Now that we no longer have iTunes, how does one back up the MacBook Pro? I keep getting notifications that I haven't backed up the computer–now for 197 days. I have an external drive that I use for backups, but that's clearly not what's meant.

You backup the MacBook Pro with Time Machine, not iTunes. iTunes is used to backup your mobile devices to your Mac.
 
Thanks. I didn't know Time Machine existed.
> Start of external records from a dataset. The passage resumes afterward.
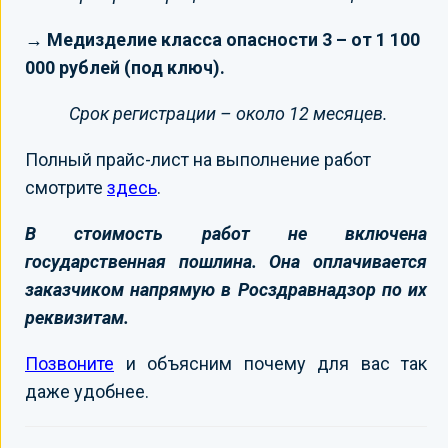
→ Медизделие класса опасности 3 – от 1 100
000 рублей (под ключ).
Срок регистрации – около 12 месяцев.
Полный прайс-лист на выполнение работ
смотрите
здесь
.
В стоимость работ не включена
государственная пошлина. Она оплачивается
заказчиком напрямую в Росздравнадзор по их
реквизитам.
Позвоните
и объясним почему для вас так
даже удобнее.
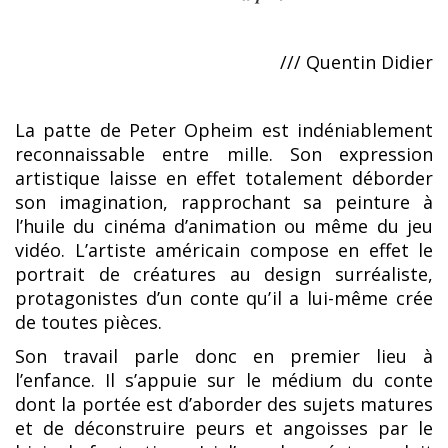
/// Quentin Didier
La patte de Peter Opheim est indéniablement
reconnaissable entre mille. Son expression
artistique laisse en effet totalement déborder
son imagination, rapprochant sa peinture à
l’huile du cinéma d’animation ou même du jeu
vidéo. L’artiste américain compose en effet le
portrait de créatures au design surréaliste,
protagonistes d’un conte qu’il a lui-même crée
de toutes pièces.
Son travail parle donc en premier lieu à
l’enfance. Il s’appuie sur le médium du conte
dont la portée est d’aborder des sujets matures
et de déconstruire peurs et angoisses par le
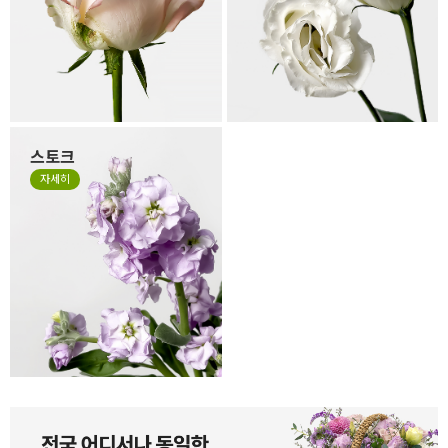
습니다. 만일 겉잎이 보기 싫으
을 수 있습니다. 살아있는 꽃의
시면 겉잎 부분만 살짝 떼어 주
자연스런 모습이니 그 모습도
세요.
사랑해 주세요.
스토크
계절꽃 소재로 잘 사용하는 스
자세히
토크는 얇고 작은 잎들이 줄줄
이 달려 있는 꽃으로 이러한 특
성 때문에 꽃의 형태가 일정하
지 않고, 말려져 있거나 쭈글거
리며 자유로운 형태가 있는 꽃
입니다. 스토크는 말라서 시들
거나 지저분한 꽃이 아니니 오
해하지 말아주세요.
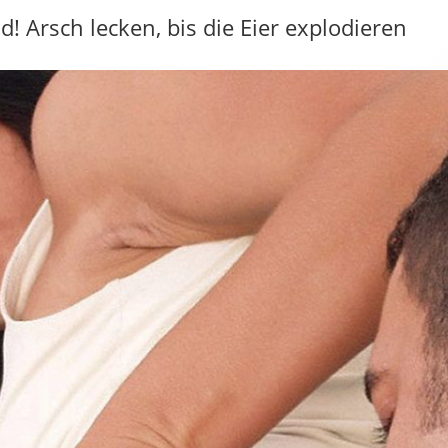
! Arsch lecken, bis die Eier explodieren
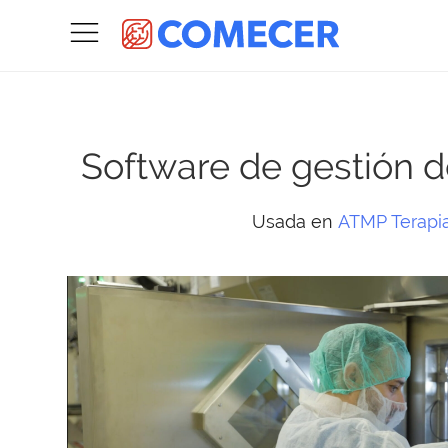
Software de gestión d
Usada en
ATMP Terapia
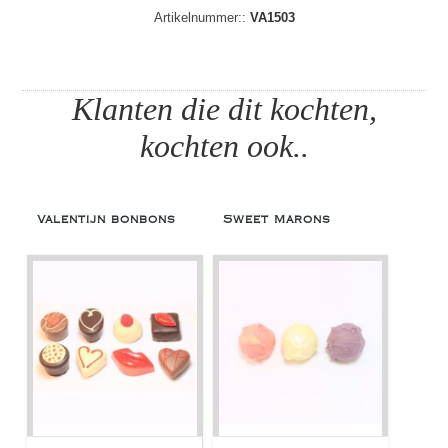
Artikelnummer::
VA1503
Klanten die dit kochten,
kochten ook..
Valentijn bonbons
Sweet Marons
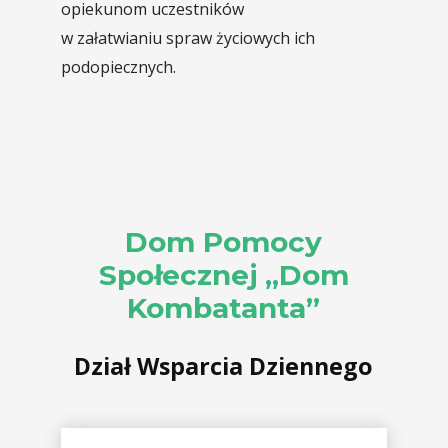
opiekunom uczestników
w załatwianiu spraw życiowych ich
podopiecznych.
Dom Pomocy
Społecznej „Dom
Kombatanta”
Dział Wsparcia Dziennego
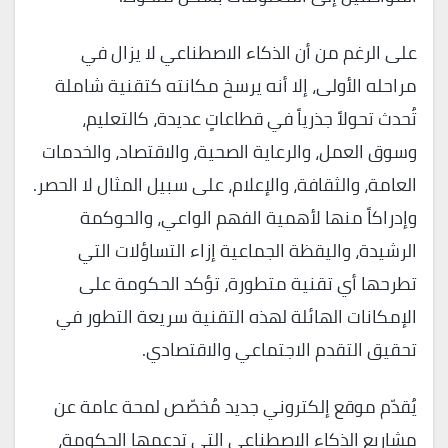
على الرغم من أن الذكاء الاصطناعي لا يزال في
مراحله الأولى، إلا أنه يرسخ مكانته كتقنية شاملة
تُحدث تحولاً جذرياً في قطاعاتٍ عديدة، كالتعليم،
وسوق العمل، والرعاية الصحية، والاقتصاد، والخدمات
العامة، والثقافة، والإعلام، على سبيل المثال لا الحصر.
وإدراكاً منها لأهمية الفهم الواعي، والحوكمة
الرشيدة، واليقظة الجماعية إزاء التساؤلات التي
تطرحها أي تقنية متطورة، تؤكد الحكومة على
الإمكانات الهائلة لهذه التقنية سريعة التطور في
تحقيق التقدم الاجتماعي والاقتصادي.
يُقدّم موقع إلكتروني جديد مُخصّص لمحة عامة عن
مشاريع الذكاء الاصطناعي التي تدعمها الحكومة،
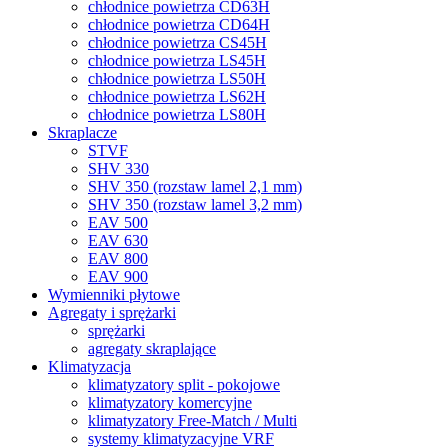
chłodnice powietrza CD63H
chłodnice powietrza CD64H
chłodnice powietrza CS45H
chłodnice powietrza LS45H
chłodnice powietrza LS50H
chłodnice powietrza LS62H
chłodnice powietrza LS80H
Skraplacze
STVF
SHV 330
SHV 350 (rozstaw lamel 2,1 mm)
SHV 350 (rozstaw lamel 3,2 mm)
EAV 500
EAV 630
EAV 800
EAV 900
Wymienniki płytowe
Agregaty i sprężarki
sprężarki
agregaty skraplające
Klimatyzacja
klimatyzatory split - pokojowe
klimatyzatory komercyjne
klimatyzatory Free-Match / Multi
systemy klimatyzacyjne VRF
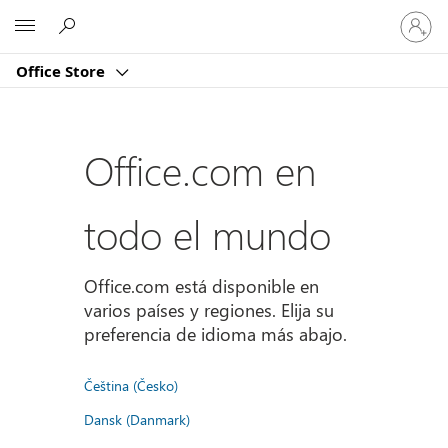
Iniciar
Microsoft
sesión
en
Office Store
tu
cuenta
Office.com en
todo el mundo
Office.com está disponible en
varios países y regiones. Elija su
preferencia de idioma más abajo.
Čeština (Česko)
Dansk (Danmark)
Could you tell me how to use it for a backup?
 
Better solution:
Download CarbonCopyCloner from here:
Carbon Copy Cloner - Download
It's free to download and use for 30 days
Open CCC and accept the defaults
Put the source drive on the left
Put the "target" (backup) drive in the middle
Leave the right side as it is
Click clone.
Wait while the clone is created.
Done.
 
I wouldn’t really describe CarbonCopyCloner as a better solution (nor do I see why would one pay money for software that basically schedules rsync runs for you), but everyone has their favorite tool. At any rate, Time Machine is free, is reasonably fast, reasonably reliable (if you use it redundantly), does versioned backup, can be used over wireless, and is directly included in your OS.
 
I wouldn’t really describe CarbonCopyCloner as a better solution (nor do I see why would one pay money for software that basically schedules rsync runs for you), but everyone has their favorite tool. At any rate, Time Machine is free, is reasonably fast, reasonably reliable (if you use it redundantly), does versioned backup, can be used over wireless, and is directly included in your OS.

I've used CCC and SuperDuper in the past. They're fine if you want a point-in-time backup but the versioned backup adds an additional dimension to being able to retrieve files accidentally deleted or lost that may not be in point-in-time backups.